*** Exercise passage ***
Releases · ROCm/rocPRIM

20 May 13:16

rocm-ci

rocm-6.4.1

d8771ec

rocPRIM 3.4.0 for ROCm 6.4.1 Latest

Latest

rocPRIM code for ROCm 6.4.1 did not change. The library was rebuilt for the updated ROCm 6.4.1 stack.

Assets 2

11 Apr 13:35

rocm-ci

rocm-6.4.0

d8771ec

rocPRIM 3.4.0 for ROCm 6.4.0

Added

Added extended tests to rtest.py. These tests are extra tests that did not fit the criteria of smoke and regression tests. These tests will take much longer to run relative to smoke and regression tests.
Use python rtest.py [--emulation|-e|--test|-t]=extended to run these tests.
Added regression tests to rtest.py. Regression tests are a subset of tests that caused hardware problems for past emulation environments.
- Can be run with python rtest.py [--emulation|-e|--test|-t]=regression
Added the parallel find_first_of device function with autotuned configurations, this function is similar to std::find_first_of, it searches for the first occurrence of any of the provided elements.
Added --emulation option added for rtest.py
- Unit tests can be run with [--emulation|-e|--test|-t]=<test_name>
Added tuned configurations for segmented radix sort for gfx942 to improve performance on this architecture.
Added a parallel device-level function, rocprim::adjacent_find, similar to the C++ Standard Library std::adjacent_find algorithm.
Added configuration autotuning to device adjacent find (rocprim::adjacent_find) for improved performance on selected architectures.
Added rocprim::numeric_limits which is an extension of std::numeric_limits, which includes support for 128-bit integers.
Added rocprim::int128_t and rocprim::uint128_t which are the __int128_t and __uint128_t types.
*** End of Exercise passage ***
*** Study material ***
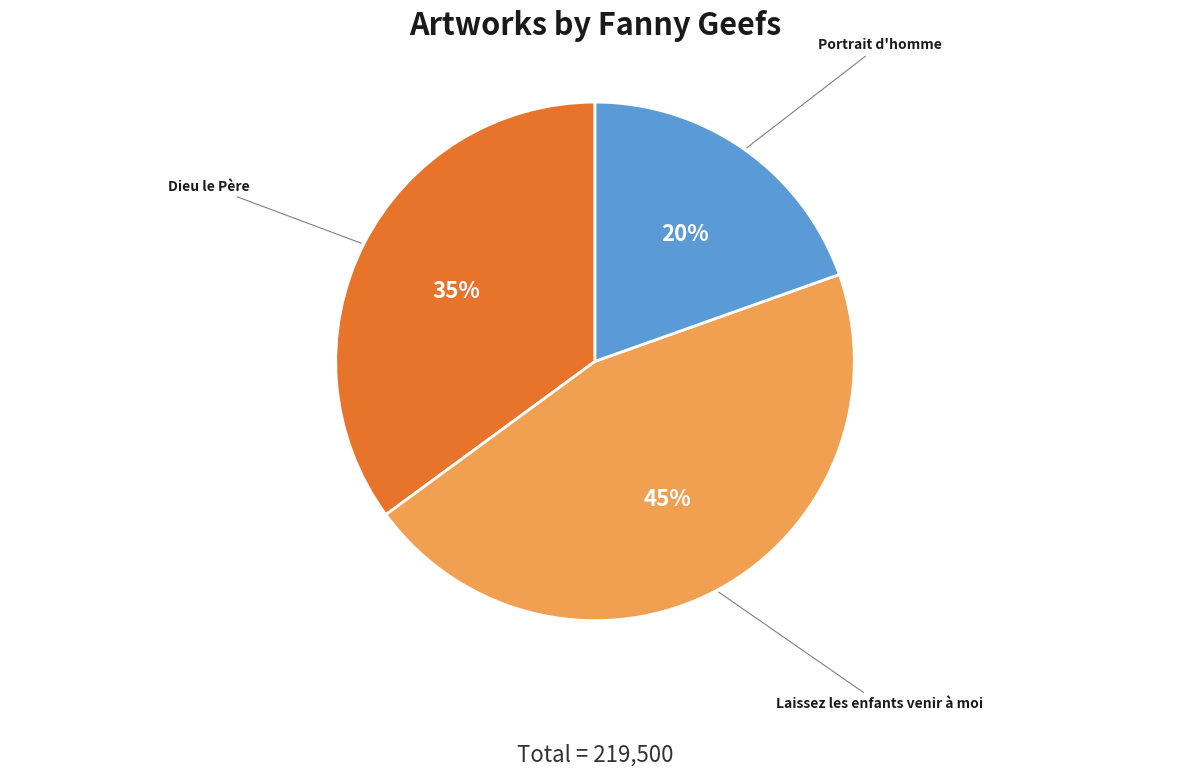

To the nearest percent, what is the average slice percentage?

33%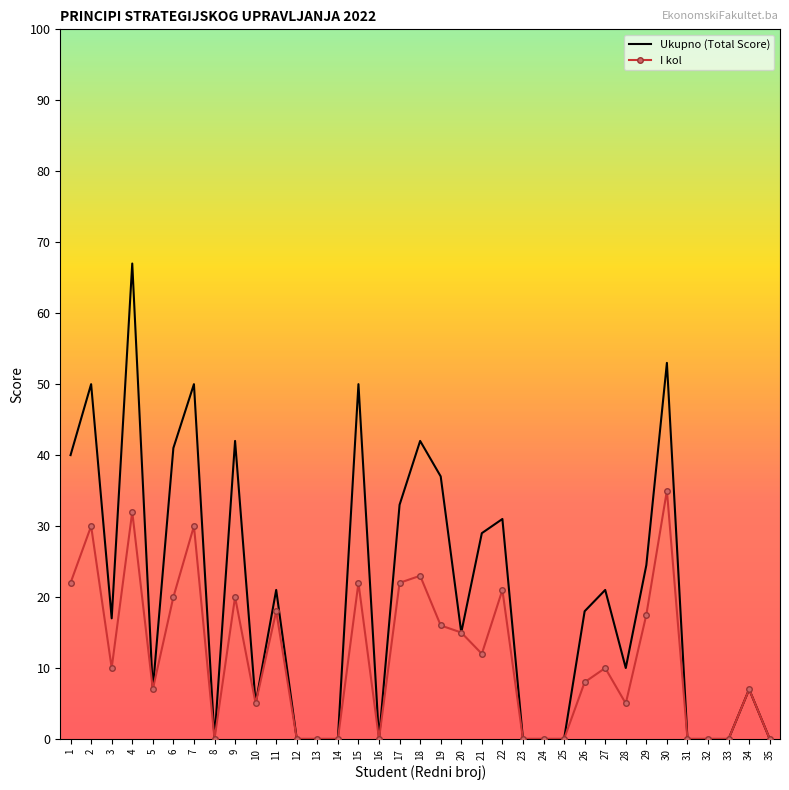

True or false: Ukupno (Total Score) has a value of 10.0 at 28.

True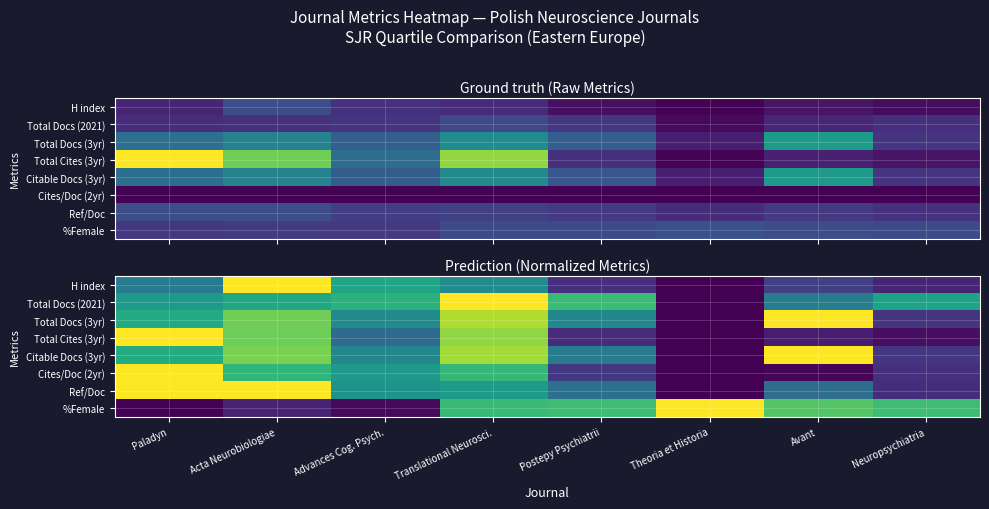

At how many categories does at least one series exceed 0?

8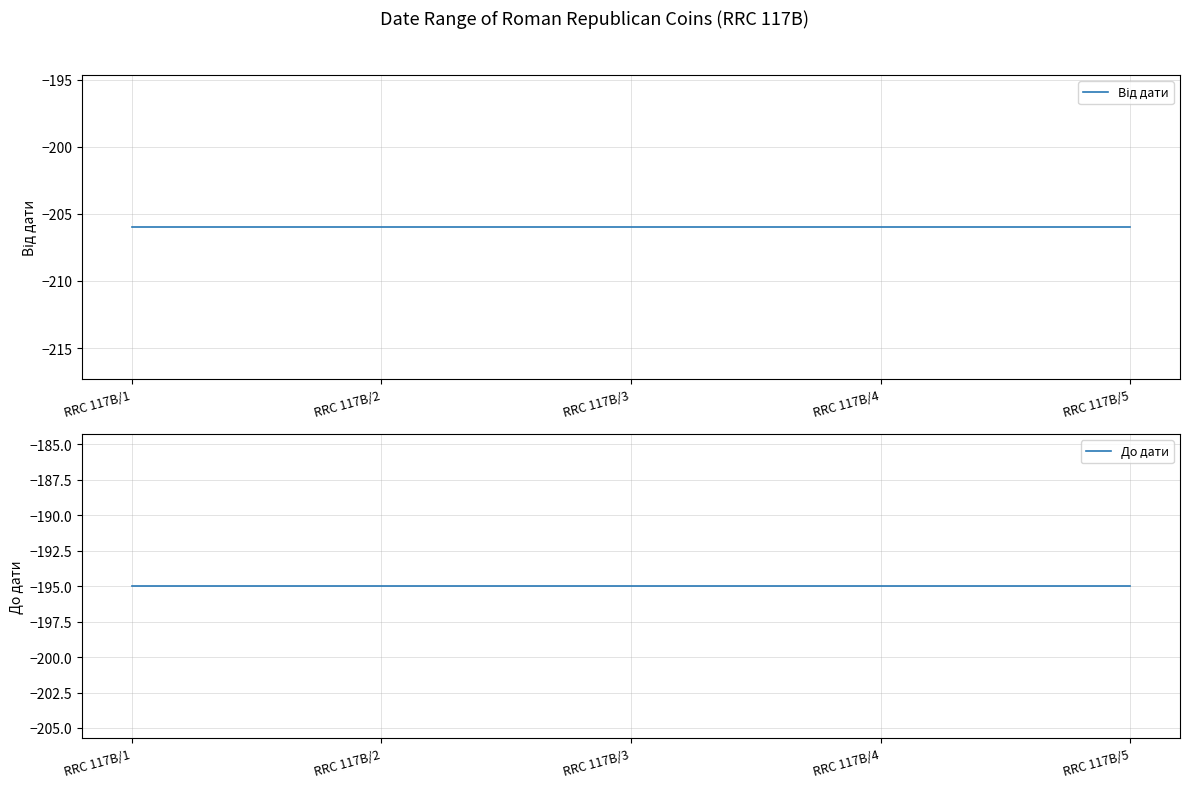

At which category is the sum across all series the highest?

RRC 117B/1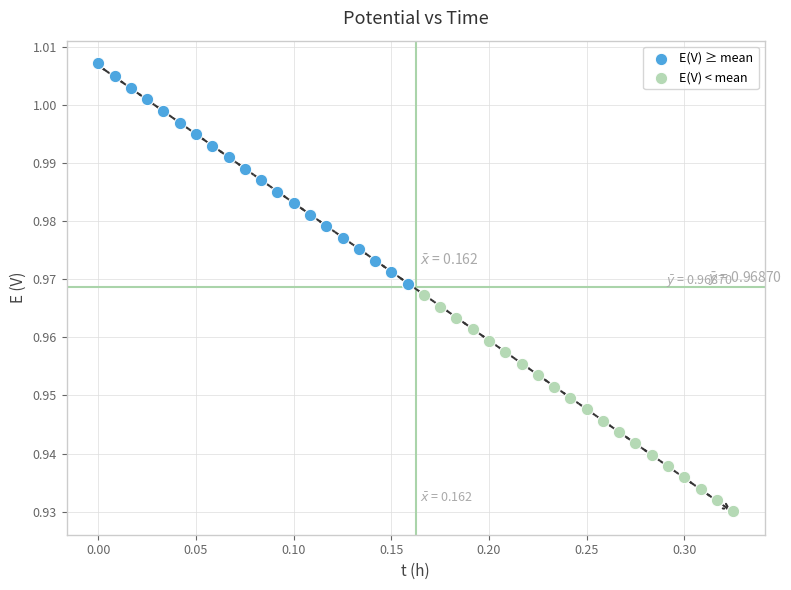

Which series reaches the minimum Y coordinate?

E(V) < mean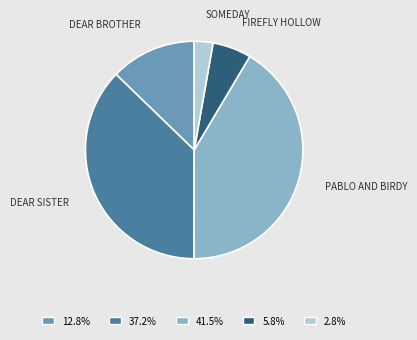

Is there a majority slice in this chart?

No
*** End of Study material ***
- Assigned task 1: List every distinct identifier in the rocPRIM release notes that begins with the prefix "rocprim::".
- Assigned task 2: Copy the stretch of the rocPRIM release notes from "Added rocprim::numeric_limits which" through "and __uint128_t types.".

- Solution 1:
rocprim::adjacent_find
rocprim::numeric_limits
rocprim::int128_t
rocprim::uint128_t

- Solution 2:
Added rocprim::numeric_limits which is an extension of std::numeric_limits, which includes support for 128-bit integers.
Added rocprim::int128_t and rocprim::uint128_t which are the __int128_t and __uint128_t types.